L'auditoire, composé de quatre personnes ce
soir-là, a été surpris de constater qu'il n'en est rien et que les paramètres
musicaux pouvaient eux aussi être touchés. Le fait a été illustré par les quatre
premières mesures de la Sonate op. 5, nº 2 en sol mineur pour violoncelle et
piano de Beethoven, dans la célèbre interprétation, enregistrée en 1963, de
Rostropovitch avec Richter (Philips Duo). Le pianiste ralentit délicatement la
fin de sa gamme descendante sur le dernier demi-temps de la troisième mesure.
Or, ce ralentissement, on ne peut mieux trouvé, était nettement rendu par le
lecteur a, mais demeurait pour ainsi dire imperceptible avec le
lecteur b (les autres composants de la chaîne restaient
inchangés). Évidemment, la qualité générale du son s'avérait aussi meilleure
avec a. C'était le même enregistrement, non ? Pourtant, la même
interprétation devenait soudain plus vivante, plus éloquente, comme réincarnée
dans un corps plus beau. Bref, une révélation.
Les conclusions qu'il faut tirer de cette écoute
paraissent plutôt inattendues en regard du grand principe audiophile de base.
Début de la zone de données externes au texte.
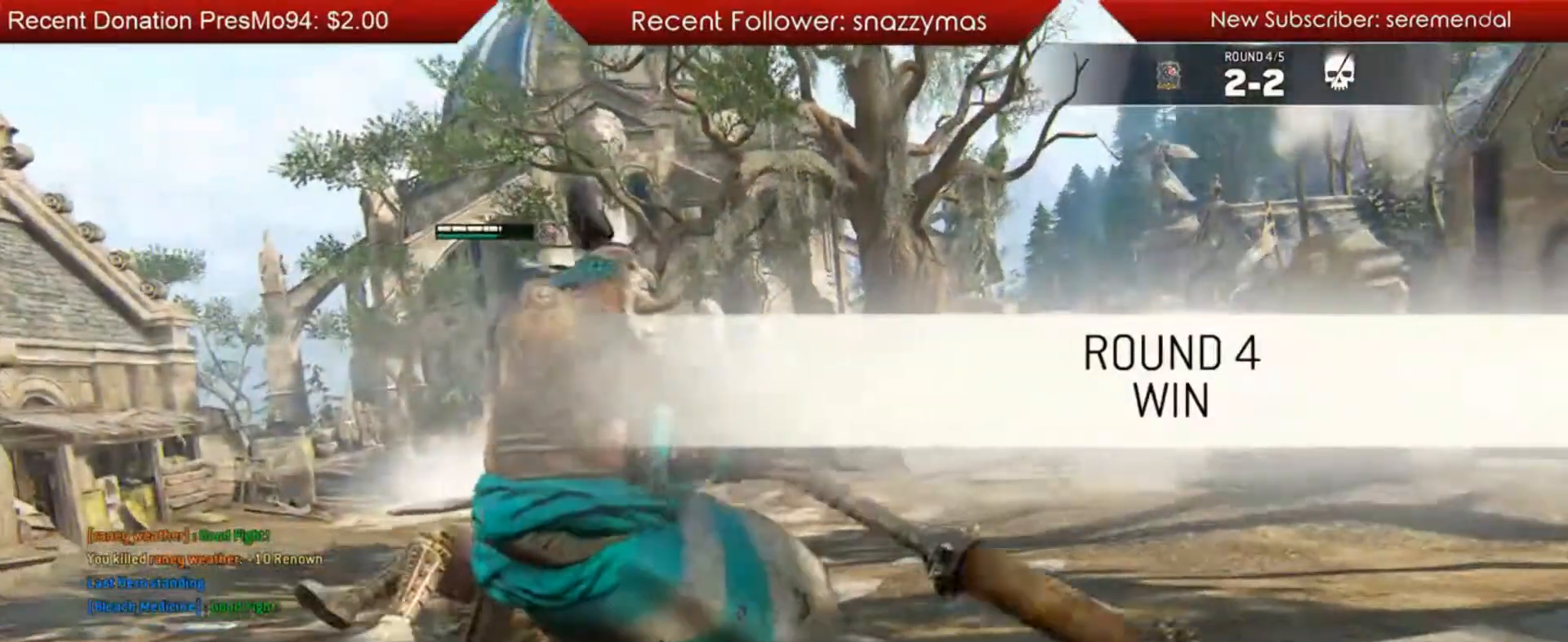
{"buttons": [], "left_stick": "center", "right_stick": "center", "events": []}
La
première, et sans doute la plus bouleversante à cause de toutes les remises en
question qu'elle entraîne, est que, à moins d'avoir toujours écouté ses disques
sur d'excellents appareils (et encore!), nul ne peut être sûr d'avoir entendu la
musique telle qu'elle avait été interprétée dans la réalité, devant les micros.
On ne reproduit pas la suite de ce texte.